Macht, Kunst und viel Geld: "Arcus" von Norbert Maria Kröll
Kröll, in Mödling bei Wien lebender Villacher des Jahrgangs 1981, hat bereits drei Romane veröffentlicht: "Sanfter Asphalt" (2017), "Wer wir wären" (2020) und "Die Kuratorin" (2022). Mit Wien oder der Kunstwelt hatte noch jedes seiner Bücher zu tun. Diesmal mischt er Fragen des gesellschaftskritischen Anspruchs von Kunst mit jenen der ungerechten Besitzverteilung. Ausgangspunkt ist ein Problem, das sich Millionenerbin Marlene Engelhorn neulich öffentlichkeitswirksam mit einer Geldverteilungsaktion vom Halse schaffte, die auch etwas von einer Kunstperformance hatte.

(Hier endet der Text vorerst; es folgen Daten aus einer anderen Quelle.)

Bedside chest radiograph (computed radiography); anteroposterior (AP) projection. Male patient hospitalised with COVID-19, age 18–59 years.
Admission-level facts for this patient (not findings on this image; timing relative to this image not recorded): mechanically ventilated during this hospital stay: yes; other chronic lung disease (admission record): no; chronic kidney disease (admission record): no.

Ein aus 50 Bürgerinnen und Bürger gebildeter "Guter Rat für Rückverteilung" verteilte 25 Millionen Euro an 77 Organisationen.
Wie viel Arcus zu verteilen hat, wird nicht ganz klar. Was der nunmehr reichste Österreicher nach dem tragischen Tod seiner Eltern erbt, besteht vor allem aus einem gigantischen Immobilien-Portfolio. Von dem in Zahlen ausdrückbaren Vermögen, dessen Umfang bei der auch den Roman eröffnenden Testamentseröffnung ihm eröffnet wird, erfahren wir nur die Stellen hinter dem Komma: "und vierundsiebzig Cent ...".
Insgesamt ist das zu wenig, um von der Familienvilla aus die Welt aus den Angeln zu heben, zu viel, um einfach darauf zu verzichten oder es wohltätigen Zwecken zuzuführen. Für den Künstler Arcus, dem Luxus komplett abhold, ist es Spielgeld. Welche Regeln er diesem Spiel geben will, ist ihm noch nicht klar. Nur eines steht für ihn fest. Er möchte All-in gehen und alles riskieren.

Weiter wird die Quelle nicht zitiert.